2: “The patient is said to have been retiring, modest, shy; had to be driven to play. The parents say that the other child they have is aggressive, while the patient was not; that the other looked out for herself, while the patient relied on others. She was always afraid she had not done things right, and told other children that they must obey their parents. She was ashamed of her menstruation, and studied too hard. When thirteen she became inactive, lost interest, also was dissatisfied with things, got rattled at school and could not do her work. Then followed occupation with and vague talk about deep subjects, such as ‘why does the universe exist?’ and so on. By fifteen she was gravely deteriorated”?plainly the victim of forced competition with a sister of wholly different endowment. 3: “It is claimed that especially since the age of eight, after measles, she did not grasp things so readily as before; she was self-conscious, felt awkward, especially socially, and was very sensitive about it; but said little in regard to it, and in general talked very little. The mother says that in this respect she was like her father, from whom you never could get anything, or, as she put it, ‘Man hat nie etwas aus ihm herausbringen konnen.’ Besides that, she often sat brooding, was uncommonly systematic and ‘finicky.’ At about the age of fifteen a seclusiveness became more marked. At seventeen she went to a fortune teller, who told her she would go insane, which prediction preoccupied her much. At eighteen she fell in love, and her love was not reciprocated, and then she became careless, apathetic, and deteriorated rapidly, presenting a great many phenomena of blocking delusions, catatonic states and the like.” To sum up, I should urge that we spread among teachers and pupils a realization of the fact that knowledge must be a knowledge of doing things, and next a knowledge ready for doing things. Even in cultivating the instincts of play and pleasure we must aim to make as attractive as possible those games and diversions which require decision and action, and carry with them a prompt demand for correction of mistakes and reward for achievement: actual play with others and for others, and not the play of mere rumination. We further must aim to find levels of activity with moderate demands and well within the limitations of even the less brilliant or less vigorous children and yet giving full enough satisfaction to remain attractive and truly stimulating.

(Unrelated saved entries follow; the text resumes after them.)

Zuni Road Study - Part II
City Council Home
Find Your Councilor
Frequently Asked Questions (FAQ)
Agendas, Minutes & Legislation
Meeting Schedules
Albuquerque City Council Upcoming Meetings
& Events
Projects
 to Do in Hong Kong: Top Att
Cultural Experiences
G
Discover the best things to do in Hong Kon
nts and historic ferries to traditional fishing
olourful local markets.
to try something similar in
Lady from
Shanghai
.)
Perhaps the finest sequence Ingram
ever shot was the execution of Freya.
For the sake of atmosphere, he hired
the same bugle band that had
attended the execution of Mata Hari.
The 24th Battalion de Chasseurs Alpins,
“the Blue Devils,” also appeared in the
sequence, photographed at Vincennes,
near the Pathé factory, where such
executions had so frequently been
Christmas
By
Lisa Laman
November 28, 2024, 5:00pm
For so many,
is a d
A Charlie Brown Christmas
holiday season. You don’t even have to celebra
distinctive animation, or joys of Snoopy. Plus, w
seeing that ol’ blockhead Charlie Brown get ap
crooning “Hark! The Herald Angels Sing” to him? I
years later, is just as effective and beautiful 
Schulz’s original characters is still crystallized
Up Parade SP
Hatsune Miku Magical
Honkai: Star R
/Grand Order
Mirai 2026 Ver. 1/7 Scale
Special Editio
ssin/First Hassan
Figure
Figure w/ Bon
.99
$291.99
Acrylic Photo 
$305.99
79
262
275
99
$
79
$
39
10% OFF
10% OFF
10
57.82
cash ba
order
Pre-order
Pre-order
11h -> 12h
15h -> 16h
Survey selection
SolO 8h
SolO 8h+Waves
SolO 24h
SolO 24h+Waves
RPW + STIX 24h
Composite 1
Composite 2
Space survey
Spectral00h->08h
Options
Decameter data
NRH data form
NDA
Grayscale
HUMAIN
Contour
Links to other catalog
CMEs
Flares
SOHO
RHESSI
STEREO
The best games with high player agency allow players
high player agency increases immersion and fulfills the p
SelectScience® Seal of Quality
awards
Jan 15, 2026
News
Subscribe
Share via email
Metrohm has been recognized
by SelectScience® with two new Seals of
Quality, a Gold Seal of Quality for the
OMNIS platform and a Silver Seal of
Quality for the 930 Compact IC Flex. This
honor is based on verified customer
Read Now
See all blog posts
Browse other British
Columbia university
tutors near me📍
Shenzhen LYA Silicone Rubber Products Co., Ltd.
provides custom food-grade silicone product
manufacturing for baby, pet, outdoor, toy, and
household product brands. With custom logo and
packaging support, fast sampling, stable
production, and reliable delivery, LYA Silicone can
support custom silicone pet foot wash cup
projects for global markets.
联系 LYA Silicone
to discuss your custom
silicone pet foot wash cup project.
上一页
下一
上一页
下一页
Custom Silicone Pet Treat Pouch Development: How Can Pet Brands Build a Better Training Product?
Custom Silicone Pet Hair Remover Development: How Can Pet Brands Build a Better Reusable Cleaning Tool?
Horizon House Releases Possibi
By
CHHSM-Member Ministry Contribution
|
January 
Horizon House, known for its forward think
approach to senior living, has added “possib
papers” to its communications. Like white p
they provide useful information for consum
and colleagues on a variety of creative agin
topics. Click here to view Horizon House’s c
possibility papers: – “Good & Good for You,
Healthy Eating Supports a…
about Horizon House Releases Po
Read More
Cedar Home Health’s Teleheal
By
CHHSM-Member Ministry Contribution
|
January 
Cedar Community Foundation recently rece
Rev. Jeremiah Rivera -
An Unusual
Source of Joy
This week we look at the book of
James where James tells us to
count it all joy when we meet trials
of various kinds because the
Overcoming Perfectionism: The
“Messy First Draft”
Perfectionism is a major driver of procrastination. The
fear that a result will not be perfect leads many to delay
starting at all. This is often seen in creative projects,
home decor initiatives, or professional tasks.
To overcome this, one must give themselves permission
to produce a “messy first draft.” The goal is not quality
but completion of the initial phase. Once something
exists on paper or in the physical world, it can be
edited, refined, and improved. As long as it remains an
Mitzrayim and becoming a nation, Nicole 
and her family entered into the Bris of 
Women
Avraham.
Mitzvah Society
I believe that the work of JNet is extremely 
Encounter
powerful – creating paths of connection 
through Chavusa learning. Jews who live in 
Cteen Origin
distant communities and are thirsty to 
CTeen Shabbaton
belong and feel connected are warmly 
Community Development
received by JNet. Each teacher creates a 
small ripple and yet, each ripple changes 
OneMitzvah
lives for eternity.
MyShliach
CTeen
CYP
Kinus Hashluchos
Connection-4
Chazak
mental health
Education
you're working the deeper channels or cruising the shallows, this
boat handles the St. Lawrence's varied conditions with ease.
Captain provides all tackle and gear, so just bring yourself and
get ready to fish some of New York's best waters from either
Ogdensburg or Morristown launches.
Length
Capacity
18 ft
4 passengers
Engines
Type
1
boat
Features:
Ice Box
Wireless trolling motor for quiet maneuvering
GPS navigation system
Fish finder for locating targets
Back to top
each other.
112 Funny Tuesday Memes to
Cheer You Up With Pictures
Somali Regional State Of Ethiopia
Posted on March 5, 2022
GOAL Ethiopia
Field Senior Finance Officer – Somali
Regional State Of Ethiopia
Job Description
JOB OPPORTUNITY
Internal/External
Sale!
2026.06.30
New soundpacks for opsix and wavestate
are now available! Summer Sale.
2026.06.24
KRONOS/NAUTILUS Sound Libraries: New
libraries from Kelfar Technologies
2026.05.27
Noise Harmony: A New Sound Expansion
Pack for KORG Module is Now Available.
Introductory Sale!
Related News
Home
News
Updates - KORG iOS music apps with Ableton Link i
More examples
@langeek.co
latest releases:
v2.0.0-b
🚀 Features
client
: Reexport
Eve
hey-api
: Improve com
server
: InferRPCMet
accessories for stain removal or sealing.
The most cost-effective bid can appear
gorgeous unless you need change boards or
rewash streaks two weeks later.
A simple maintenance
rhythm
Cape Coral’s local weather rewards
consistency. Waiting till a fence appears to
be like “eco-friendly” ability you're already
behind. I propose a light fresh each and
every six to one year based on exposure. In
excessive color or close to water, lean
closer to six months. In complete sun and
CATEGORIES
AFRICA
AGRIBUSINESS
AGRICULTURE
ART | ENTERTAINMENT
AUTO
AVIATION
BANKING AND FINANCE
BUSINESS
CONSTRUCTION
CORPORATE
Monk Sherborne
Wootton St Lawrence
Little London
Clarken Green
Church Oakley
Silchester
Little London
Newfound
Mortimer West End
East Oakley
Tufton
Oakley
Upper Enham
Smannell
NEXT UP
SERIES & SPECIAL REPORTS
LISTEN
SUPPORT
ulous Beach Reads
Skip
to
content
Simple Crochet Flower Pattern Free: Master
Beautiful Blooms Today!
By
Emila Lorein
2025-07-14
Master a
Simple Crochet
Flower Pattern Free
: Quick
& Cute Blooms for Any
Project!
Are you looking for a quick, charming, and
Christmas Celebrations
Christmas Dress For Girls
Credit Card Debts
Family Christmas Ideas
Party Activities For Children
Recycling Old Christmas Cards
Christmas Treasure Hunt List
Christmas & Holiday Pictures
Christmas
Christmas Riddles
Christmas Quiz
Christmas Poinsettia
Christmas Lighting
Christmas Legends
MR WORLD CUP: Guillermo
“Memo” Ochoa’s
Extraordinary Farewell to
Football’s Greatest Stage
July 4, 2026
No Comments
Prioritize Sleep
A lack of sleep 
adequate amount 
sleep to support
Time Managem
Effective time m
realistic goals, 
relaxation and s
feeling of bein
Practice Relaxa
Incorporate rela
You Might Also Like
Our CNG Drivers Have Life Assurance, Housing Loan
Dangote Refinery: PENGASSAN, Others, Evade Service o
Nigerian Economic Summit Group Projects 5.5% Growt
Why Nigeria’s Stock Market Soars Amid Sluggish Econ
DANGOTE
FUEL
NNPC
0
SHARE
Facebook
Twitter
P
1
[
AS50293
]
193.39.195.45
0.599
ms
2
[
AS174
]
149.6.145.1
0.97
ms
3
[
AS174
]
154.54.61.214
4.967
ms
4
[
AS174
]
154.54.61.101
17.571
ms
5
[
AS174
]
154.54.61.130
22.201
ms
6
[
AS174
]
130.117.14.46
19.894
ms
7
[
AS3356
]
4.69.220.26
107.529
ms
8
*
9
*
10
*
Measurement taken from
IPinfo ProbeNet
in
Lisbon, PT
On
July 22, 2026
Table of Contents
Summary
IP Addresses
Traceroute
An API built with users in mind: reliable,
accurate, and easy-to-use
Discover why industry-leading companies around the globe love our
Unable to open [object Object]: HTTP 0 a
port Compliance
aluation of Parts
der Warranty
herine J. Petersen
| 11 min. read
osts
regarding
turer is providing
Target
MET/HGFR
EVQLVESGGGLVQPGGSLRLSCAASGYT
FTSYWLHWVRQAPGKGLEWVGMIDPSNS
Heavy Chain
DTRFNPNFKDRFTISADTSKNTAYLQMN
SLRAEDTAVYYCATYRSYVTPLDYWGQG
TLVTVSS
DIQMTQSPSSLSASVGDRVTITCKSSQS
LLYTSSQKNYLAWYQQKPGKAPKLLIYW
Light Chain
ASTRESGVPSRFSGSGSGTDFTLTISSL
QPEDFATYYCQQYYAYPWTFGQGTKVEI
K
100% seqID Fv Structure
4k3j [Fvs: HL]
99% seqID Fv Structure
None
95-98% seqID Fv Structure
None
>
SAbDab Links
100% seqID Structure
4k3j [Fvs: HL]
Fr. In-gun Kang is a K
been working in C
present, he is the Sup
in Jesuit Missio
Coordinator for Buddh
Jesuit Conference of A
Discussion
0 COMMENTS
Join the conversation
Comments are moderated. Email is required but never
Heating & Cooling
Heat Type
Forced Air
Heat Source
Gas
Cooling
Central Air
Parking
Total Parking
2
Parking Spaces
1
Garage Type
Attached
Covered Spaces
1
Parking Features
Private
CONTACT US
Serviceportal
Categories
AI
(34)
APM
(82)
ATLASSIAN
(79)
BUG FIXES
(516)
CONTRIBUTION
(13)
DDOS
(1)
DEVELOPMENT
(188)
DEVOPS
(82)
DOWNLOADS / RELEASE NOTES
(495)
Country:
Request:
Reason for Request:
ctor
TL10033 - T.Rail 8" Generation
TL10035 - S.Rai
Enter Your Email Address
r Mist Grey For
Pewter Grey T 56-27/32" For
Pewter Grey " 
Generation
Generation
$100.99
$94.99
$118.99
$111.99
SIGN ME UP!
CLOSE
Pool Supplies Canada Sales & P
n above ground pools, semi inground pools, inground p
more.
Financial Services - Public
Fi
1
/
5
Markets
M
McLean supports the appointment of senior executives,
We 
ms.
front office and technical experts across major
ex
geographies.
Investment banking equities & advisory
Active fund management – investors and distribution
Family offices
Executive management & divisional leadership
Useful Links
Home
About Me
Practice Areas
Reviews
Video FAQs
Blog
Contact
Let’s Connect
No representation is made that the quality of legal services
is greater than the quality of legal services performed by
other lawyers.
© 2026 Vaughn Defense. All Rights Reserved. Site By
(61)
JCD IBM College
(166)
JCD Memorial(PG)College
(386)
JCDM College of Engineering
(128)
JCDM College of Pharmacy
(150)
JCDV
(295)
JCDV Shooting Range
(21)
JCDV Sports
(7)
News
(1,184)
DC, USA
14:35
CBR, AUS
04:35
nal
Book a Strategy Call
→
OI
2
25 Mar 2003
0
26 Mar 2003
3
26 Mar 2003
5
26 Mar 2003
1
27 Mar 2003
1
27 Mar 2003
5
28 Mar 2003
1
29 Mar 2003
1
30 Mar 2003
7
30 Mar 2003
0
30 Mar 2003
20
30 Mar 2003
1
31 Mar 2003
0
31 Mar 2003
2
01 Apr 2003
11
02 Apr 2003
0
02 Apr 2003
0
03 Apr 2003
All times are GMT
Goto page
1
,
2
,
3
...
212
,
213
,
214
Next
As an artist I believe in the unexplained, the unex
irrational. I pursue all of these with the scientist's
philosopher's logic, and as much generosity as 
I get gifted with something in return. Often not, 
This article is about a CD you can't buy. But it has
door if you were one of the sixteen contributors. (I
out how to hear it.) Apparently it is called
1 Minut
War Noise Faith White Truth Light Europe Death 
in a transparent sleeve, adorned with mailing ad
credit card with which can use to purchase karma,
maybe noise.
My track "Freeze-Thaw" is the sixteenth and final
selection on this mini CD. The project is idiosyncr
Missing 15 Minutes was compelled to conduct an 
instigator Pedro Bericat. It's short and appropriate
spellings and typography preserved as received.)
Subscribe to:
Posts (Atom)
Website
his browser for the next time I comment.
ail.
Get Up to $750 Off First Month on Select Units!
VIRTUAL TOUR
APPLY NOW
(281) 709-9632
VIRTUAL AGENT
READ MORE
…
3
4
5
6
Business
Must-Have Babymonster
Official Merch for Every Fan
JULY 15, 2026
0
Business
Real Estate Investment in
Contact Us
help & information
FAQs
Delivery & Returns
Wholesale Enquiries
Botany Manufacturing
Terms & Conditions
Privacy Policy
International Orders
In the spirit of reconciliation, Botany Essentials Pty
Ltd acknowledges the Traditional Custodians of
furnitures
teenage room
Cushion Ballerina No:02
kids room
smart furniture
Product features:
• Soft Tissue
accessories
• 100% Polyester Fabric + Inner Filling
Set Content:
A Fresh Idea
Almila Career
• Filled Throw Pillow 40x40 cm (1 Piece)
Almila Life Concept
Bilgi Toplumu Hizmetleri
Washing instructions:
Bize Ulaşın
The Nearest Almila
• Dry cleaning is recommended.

It is lamentable to hear youngsters, encouraged by their elders, refuse to do certain things because they already know how to do them. When doing things becomes less attractive than knowing things, an avenue for disappointment if not for failure has been opened before the pupil. It is evidently the plain duty of those who have to map out curricula and those who have to advise as to the life of children who are in danger, to see that the doing of things is made infinitely more attractive than is usually the case. I do not see why the success of efforts directed toward this object should not appear more glorious than, or at least as glorious as, the devising of some new plan of cramming the pupil with the subjects of a conventional curriculum. Thus it is that through training in wholesome action as well as in physical culture a real hygiene is making its way into the schools. It would probably be wrong, and certainly Utopian, to expect that schools should create special classes for every special emergency. I rather look forward to the establishment of school hospitals, or hospital schools, which will undertake at the proper time the investigation of special difficulties presented by certain cases, and provide for the training of the child and the parents. At the same time, a more careful study of levels of capacity and of ways of making the easier levels sufficiently attractive and full of meaning, may well become a matter of serious co-operation between the pedagogue and the psychopathologist.